Percutaneous Endoscopic Gastrostomy Tube Is a Negative Prognostic Factor for Recurrent/Metastatic Head and Neck Cancer
Journal Paper/Review - Jun 1, 2018
Siano Marco, Jarisch Nadine, Joerger Markus, Espeli Vittoria
Recurrent/metastatic head and neck squamous cell cancer (r/mHNSCC) patients often need a percutaneous endoscopic gastrostomy feeding tube (PEG). Among known prognostic factors, PEG could be prognostic as well.
PATIENTS AND METHODS
We retrospectively analyzed r/mHNSCC patients referred for systemic treatment. Kaplan-Meier and multivariate cox regression models were applied to assess prognostic impact of PEG.
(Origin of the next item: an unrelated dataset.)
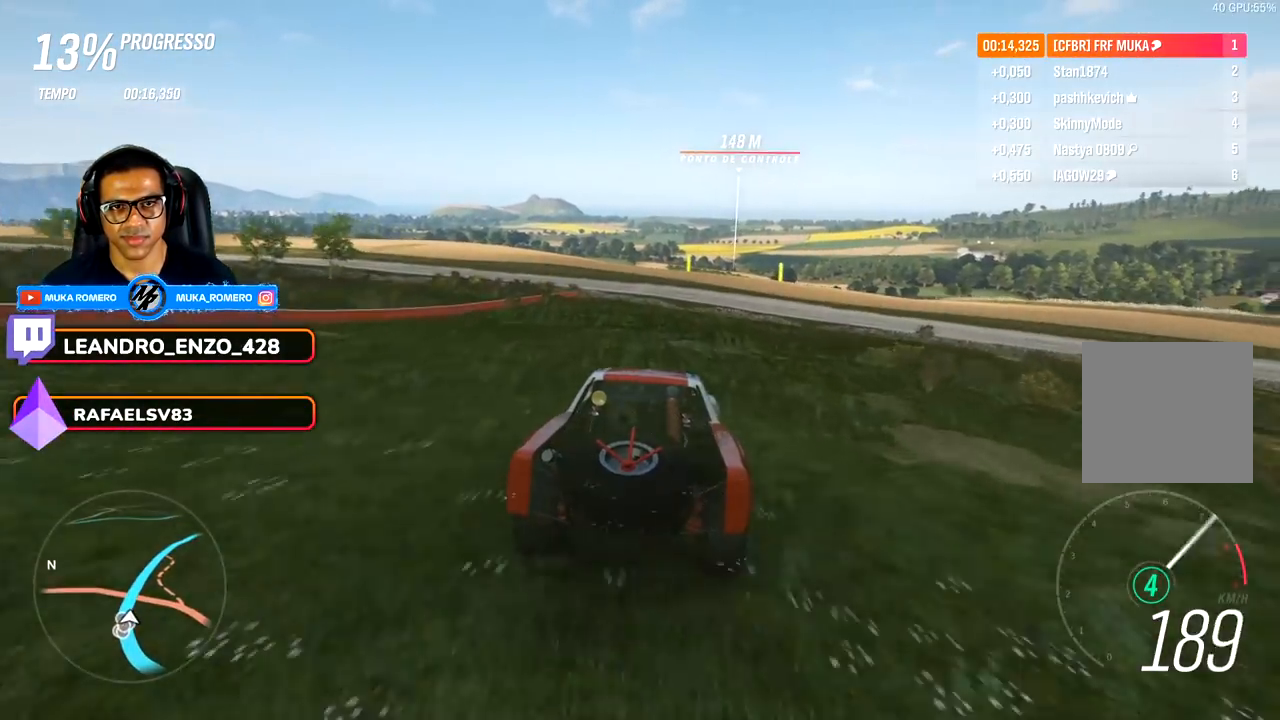
{"buttons": ["R2"], "left_stick": "right", "right_stick": "center", "events": [[17, "left_stick", "right"], [167, "left_stick", "center"], [383, "left_stick", "right"]]}
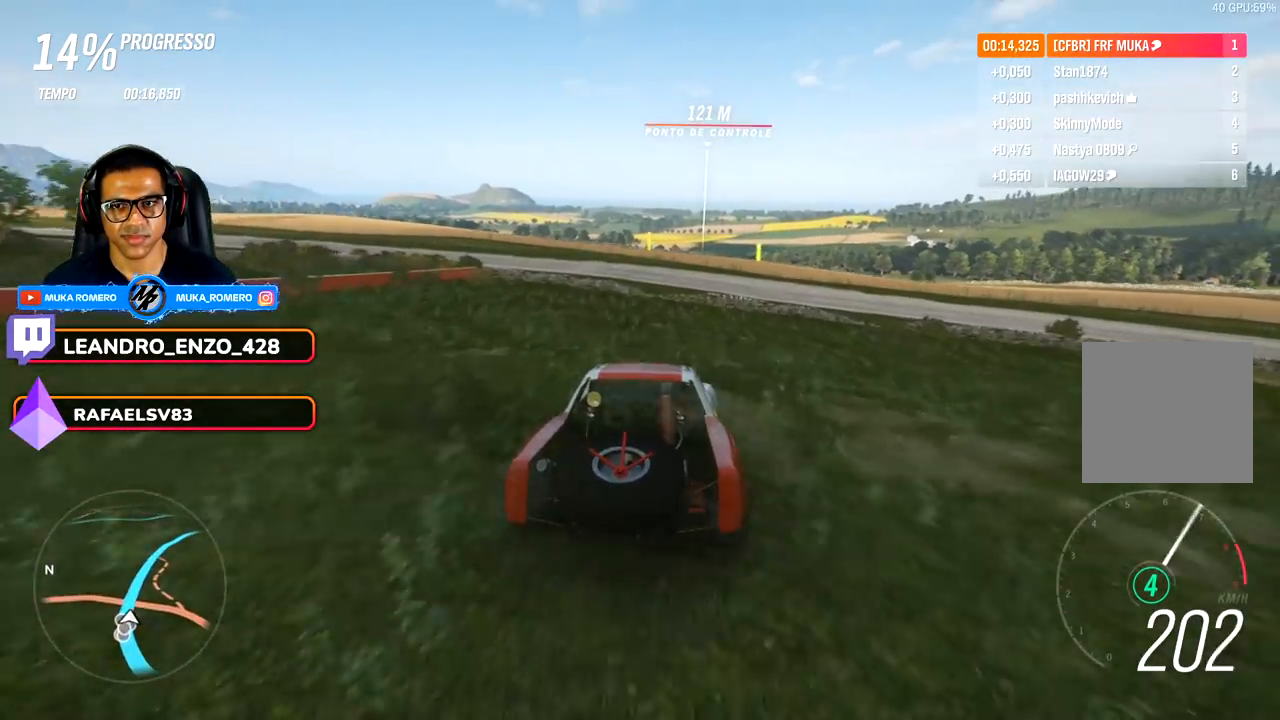
{"buttons": ["R2"], "left_stick": "center", "right_stick": "center", "events": [[67, "left_stick", "center"], [217, "left_stick", "right"], [333, "left_stick", "center"]]}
One hunderd and ten patients were identified, 42 had a PEG at treatment start. Median survival from start of 1st-line systemic treatment was 8 months (95%CI=6.5-12.0 months), 4.5 months (95%CI=2.5-7.0 months) for patients with PEG and 11.5 months (95%CI=7.5-14.5 months) without PEG (adjusted HR=1.98, p=0.011). Similarly, survival from first recurrence of distant metastases was lower in patients with PEG as compared to patients without (7.5 vs. 15.5 months, adjusted HR=2.60, p<0.001).
Presence of PEG feeding tube has an unfavourable prognostic impact on survival in patients with r/mHNSCC. While any causality remains speculative, potential complications should be appreciated before PEG implantation.